You can exercise these rights by emailing contact@lordofthetimber.com. We may need to verify your identity before fulfilling a request and will respond within one month.
You also have the right to lodge a complaint with the UK Information Commissioner’s Office (ICO) or your local supervisory authority.
12. Children’s Privacy
Our Site is not directed to children under 13. We do not knowingly collect personal data from children. If you believe we have collected a child’s data, please contact us so we can delete it.
13. Third‑Party Links
The Site may include links to third‑party websites, plug‑ins, and applications. Clicking those links or enabling those connections may allow third parties to collect or share data about you. We do not control these third‑party websites and are not responsible for their privacy statements.

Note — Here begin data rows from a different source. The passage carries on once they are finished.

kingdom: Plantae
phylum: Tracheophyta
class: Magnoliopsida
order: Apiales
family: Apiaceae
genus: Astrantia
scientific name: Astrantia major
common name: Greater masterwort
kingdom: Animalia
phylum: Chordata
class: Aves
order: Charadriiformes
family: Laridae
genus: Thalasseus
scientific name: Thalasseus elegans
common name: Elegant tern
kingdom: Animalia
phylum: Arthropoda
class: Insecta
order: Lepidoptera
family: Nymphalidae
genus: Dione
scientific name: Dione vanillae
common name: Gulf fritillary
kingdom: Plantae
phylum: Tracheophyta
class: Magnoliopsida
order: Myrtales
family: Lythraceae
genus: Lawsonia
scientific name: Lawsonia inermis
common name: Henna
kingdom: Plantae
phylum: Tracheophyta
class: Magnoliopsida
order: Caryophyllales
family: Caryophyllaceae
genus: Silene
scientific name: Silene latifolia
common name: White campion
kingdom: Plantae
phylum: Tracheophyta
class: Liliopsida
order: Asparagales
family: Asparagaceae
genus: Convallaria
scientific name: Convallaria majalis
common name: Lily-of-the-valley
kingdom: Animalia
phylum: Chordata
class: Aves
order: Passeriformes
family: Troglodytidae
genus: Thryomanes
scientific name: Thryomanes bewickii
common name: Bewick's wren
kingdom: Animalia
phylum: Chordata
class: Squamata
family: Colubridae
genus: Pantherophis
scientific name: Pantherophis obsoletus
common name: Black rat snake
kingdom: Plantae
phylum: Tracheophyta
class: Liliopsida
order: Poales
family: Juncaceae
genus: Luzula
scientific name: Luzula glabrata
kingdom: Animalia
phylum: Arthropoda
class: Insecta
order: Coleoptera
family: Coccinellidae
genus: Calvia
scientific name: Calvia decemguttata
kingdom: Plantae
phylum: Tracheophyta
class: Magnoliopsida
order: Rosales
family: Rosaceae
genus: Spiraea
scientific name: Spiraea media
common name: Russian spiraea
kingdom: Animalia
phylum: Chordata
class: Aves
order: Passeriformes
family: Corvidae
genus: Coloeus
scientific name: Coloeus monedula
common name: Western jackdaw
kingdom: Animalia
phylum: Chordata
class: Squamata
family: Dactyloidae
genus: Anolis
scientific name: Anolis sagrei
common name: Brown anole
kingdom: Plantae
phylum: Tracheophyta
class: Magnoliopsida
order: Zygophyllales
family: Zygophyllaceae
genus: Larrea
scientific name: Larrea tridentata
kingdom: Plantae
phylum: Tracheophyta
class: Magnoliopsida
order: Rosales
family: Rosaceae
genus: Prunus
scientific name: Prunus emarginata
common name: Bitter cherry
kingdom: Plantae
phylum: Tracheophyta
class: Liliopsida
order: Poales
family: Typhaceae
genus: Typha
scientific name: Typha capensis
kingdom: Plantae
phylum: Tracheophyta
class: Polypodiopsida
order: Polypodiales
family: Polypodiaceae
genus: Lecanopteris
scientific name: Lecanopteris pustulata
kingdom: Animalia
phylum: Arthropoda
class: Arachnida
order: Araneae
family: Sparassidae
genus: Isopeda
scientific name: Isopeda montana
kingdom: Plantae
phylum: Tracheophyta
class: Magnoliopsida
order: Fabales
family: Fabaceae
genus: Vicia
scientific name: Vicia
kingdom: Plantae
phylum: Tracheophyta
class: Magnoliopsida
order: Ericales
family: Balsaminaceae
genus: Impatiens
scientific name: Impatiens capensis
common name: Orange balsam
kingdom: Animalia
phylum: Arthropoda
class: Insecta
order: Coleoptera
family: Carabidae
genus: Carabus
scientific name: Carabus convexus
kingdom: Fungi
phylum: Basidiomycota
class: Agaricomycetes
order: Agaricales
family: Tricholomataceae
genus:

14. Changes to This Privacy Policy
We may update this Policy from time to time. Any changes will be posted on this page with an updated “Effective Date.” If the changes are material, we may provide additional notice (e.g., email notice).
15. Contact
If you have questions about this Privacy Policy or wish to exercise your data‑protection rights, please contact us at:
Email: contact@lordofthetimber.com
Post: Data Protection Officer, Lord of the Timber LLP., Unit 9, Blythe House Farm, Lichfield Road, Hamstall Ridware, Rugeley, England, WS15 3QQ
Last updated: 16 June 2025
Legal Disclaimer: This Privacy Policy is provided for general informational purposes and does not constitute legal advice. Data‑protection requirements vary by jurisdiction and your specific business practices; consult qualified counsel to ensure full compliance.